High-yield municipals this year have returned about 7 percent for investors, compared with a 2.2 percent gain for investment-grade bonds, according to Standard & Poor’s/Investortools Indexes, which track price changes and investment income. That contrasts with the trend of the last 11 years, when high-yields had annualized returns of 4.9 percent while investment grade debt gained 5.23 percent.

Port Authority, Illinois

The Port Authority this month sold securities backed by rental payments from retail concessions and airlines at New York’s JFK International Airport. The special project bonds were rated BBB- by S&P and Baa3 by Moody’s Investors Service, both the lowest investment grade, and BB by Fitch Ratings, two levels below that. Securities due in 26 years yielded about 181 basis points above top-rated obligations at sale before demand helped shrink the spread to 106 basis points on Dec. 20, according to a Bloomberg Valuation index.
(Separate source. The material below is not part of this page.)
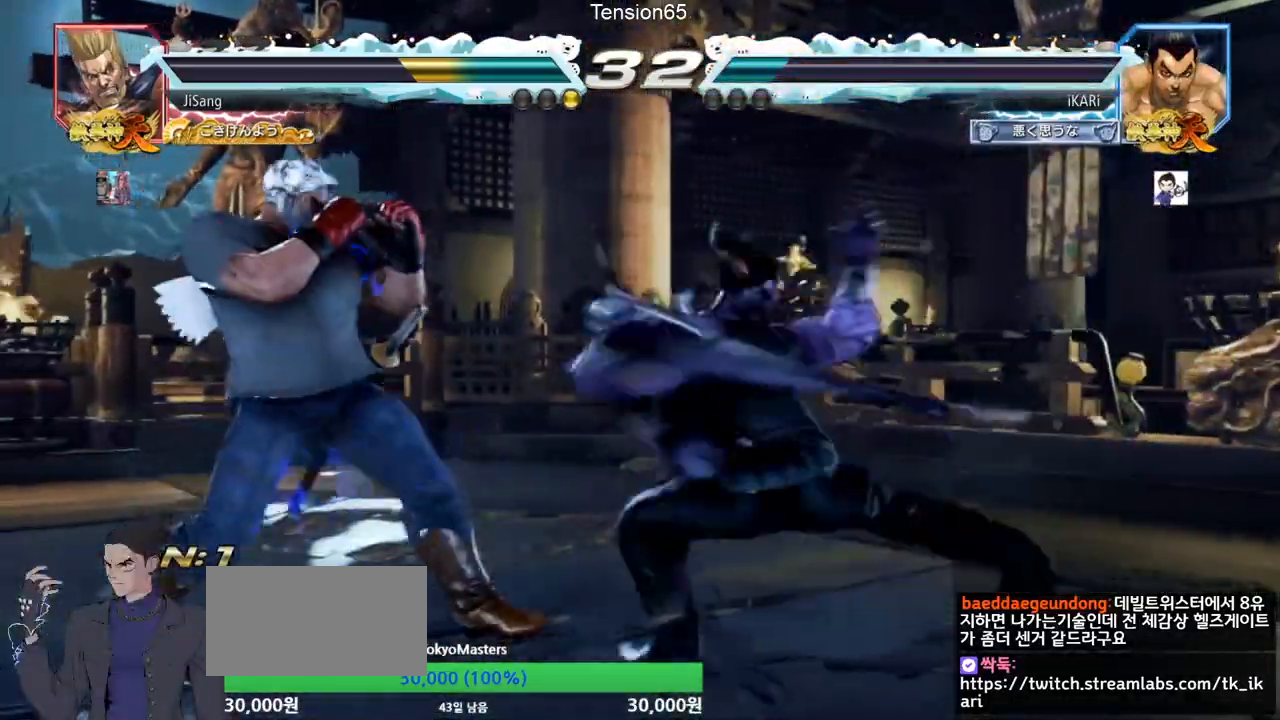
{"buttons": [], "left_stick": "down-left", "events": [[17, "SQUARE", "up"], [150, "SQUARE", "down"], [201, "SQUARE", "up"], [434, "left_stick", "down-left"], [451, "SQUARE", "down"], [484, "SQUARE", "up"]]}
The premium on Illinois Railsplitter notes maturing in 18 years, which are rated A- by S&P and BBB+ by Fitch, fell to 194 basis points yesterday from 227 on Dec. 1. The bonds, backed by payments from a 1998 tobacco lawsuit, have also traded every day this month.

At the same time, the spread on a 10-year top-rated revenue bond from Los Angeles County Metropolitan Transportation Authority widened to 59 basis points above 10-year AAA debt yesterday from 4 basis points below the benchmark on Nov. 30.

Lower-rated bonds “have held up well, from people looking for yield,” said John Dillon, chief municipal strategist at Morgan Stanley in Purchase, New York. “You can get good value on a spread basis.”

Lower-Rated Outperforms

Lower-rated debt has outperformed even as speculation about municipal risk has become more pronounced, with analysts such as Meredith Whitney, chief executive officer of Meredith Whitney Advisory Group, speaking Dec. 19 on CBS Corp.’s “60 Minutes” about the possibility of a “spate” of defaults among local municipalities triggered by states’ fiscal stress.

“It appears to me the health of states and municipalities is getting better, not worse,” said Mark Steffen, who oversees $450 million in munis as chief operating officer at White Plains, New York-based Belle Haven Investments. “They’ve been forced to address the problems, make remedies to balance budgets. From a credit perspective, over time munis are getting healthier not worse.”

Tax-exempt prices rallied across most maturities yesterday, with yields on top-rated 1-year notes falling 9 basis points, while 30-year rates dropped 2 basis points, BVAL indexes show.

Yields on 30-year BBB rated general obligations fell 3 basis points to 7.75 percent, while 1-year rates jumped 5 basis points to 1.63 percent, Bloomberg Fair Market Value indexes show.